Other members of the Equality Nine were more defiant. Michael Anderson, who with his partner Brian Baumgardner participated in the protest by attempting to enter the County Clerk’s office to request a marriage license, said he definitely would not plead out the case. If any of the Nine turn down the plea and insist on going to trial, the next scheduled hearing in the case will be on November 1 to set the trial date.

Judge Weber denied the defense motions to dismiss the case. She ruled that the First Amendment does not necessarily give you the legal right to block access to a public building, and she interpreted the law under which the Equality Nine are being charged, California Penal Code section 602.1 (b), as a “time, place and manner” restriction rather than an outright ban on speech. But the judge also said that if the protesters didn’t actually block access to the County Clerk’s office, Penal Code section 602.1 (c), which says, “Section (b) shall not apply to any person on the premises who is engaging in activities protected by the California Constitution or the Constitution of the United States,” would give them the right to be there to make their political point.

She said the factual issue in the case would be whether heterosexual couples were actually able to get married despite the defendants’ presence. “We will be making law here,” the judge said, adding that as far as she knows no one has ever been successfully prosecuted under this statute before.

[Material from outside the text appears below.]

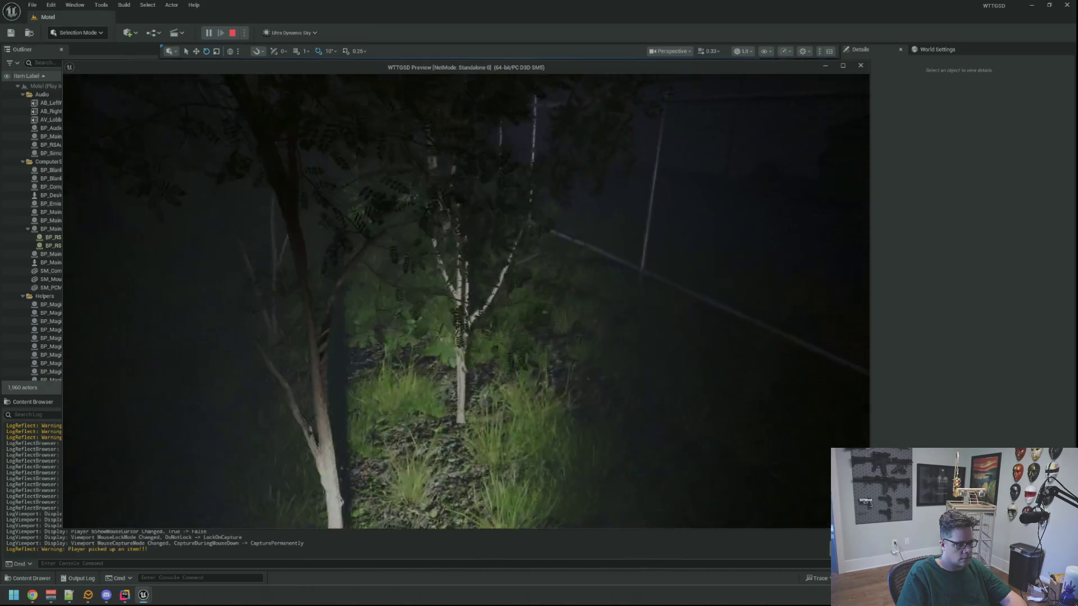
key("w")
key("w")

“This case will be important,” said Equality Nine defendant Zakiya Khabir, “because Occupy San Diego is facing similar issues with police interference with a peaceful protest.” At the support rally S.A.M.E. held outside the courthouse before the hearing, another defendant, Cecile Veillard, also compared the Equality Nine to Occupy San Diego and said they were both fighting for the right to protest in public spaces.

“The Deputy City Attorney said in court today that we are being tried based on ‘blocking equal access to other members on the public attempting to conduct business,’” said Veillard after the court hearing. “First of all, this is a lie. Though we did sit in front of the doorways to the clerk’s office, not a single heterosexual couple was prevented access to the clerk’s office to obtain their marriage licenses that day. Secondly, the irony of the DCA’s statement should be obvious. Not only were we denied licenses for same-sex couples who had appointments that day, but we were in fact denied our rights to equal access to even enter the clerk’s office that day. A guard outside the door of the clerk’s office barred us from even entering the clerks’ office to speak with the desk clerk about honoring which had already been made [for] Tony and Tyler Dylan-Hyde and other same-sex couples that day. It is we who were denied equal access to conduct our business in the county clerk’s office on that day.”

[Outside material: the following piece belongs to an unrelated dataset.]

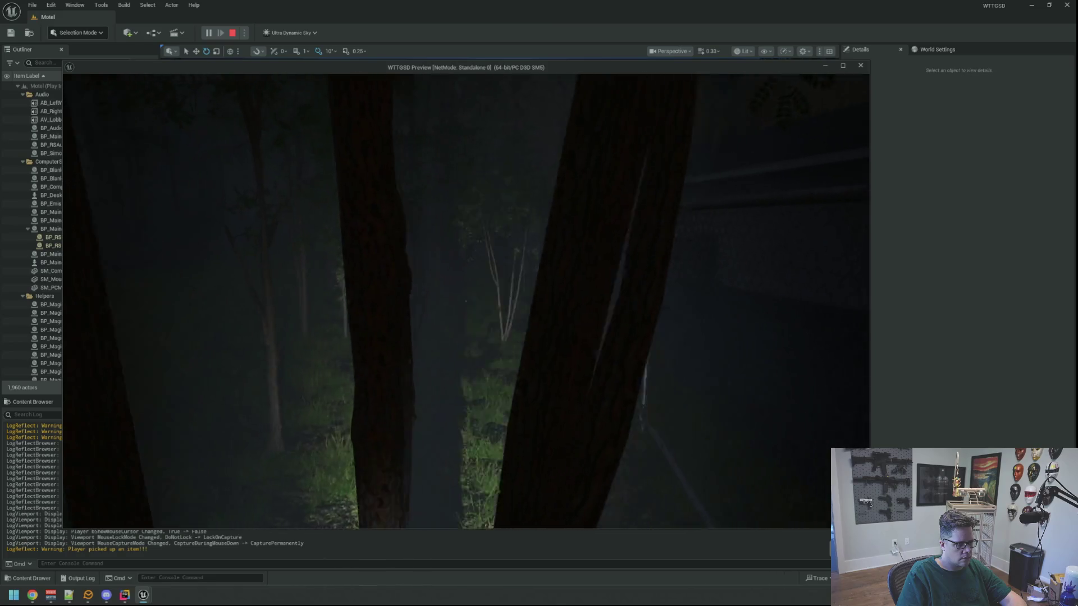
key("w")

The support rally before the hearing drew 40 people, many of whom came over from the Occupy San Diego action at the Civic Center Plaza to join in. A woman who did not identify herself, but was addressed by others present as “Jersey,” called Proposition 8, the voter-approved ban on same-sex marriage in California the Equality Nine were protesting, “trickle-down homophobia.” She said that what Proposition 8 and other anti-Queer laws “trickled down” to included teen bullying and suicide.

S.A.M.E. has been circulating a petition asking San Diego City Attorney Jan Goldsmith to drop all charges against the Nine. On September 28, they staged a rally in the Civic Center Plaza — ironically, where the Occupy San Diego action started nine days later — following which they took petitions containing nearly 2,500 signatures to Goldsmith’s office and gave them to his assistant, Carmen Sandoval.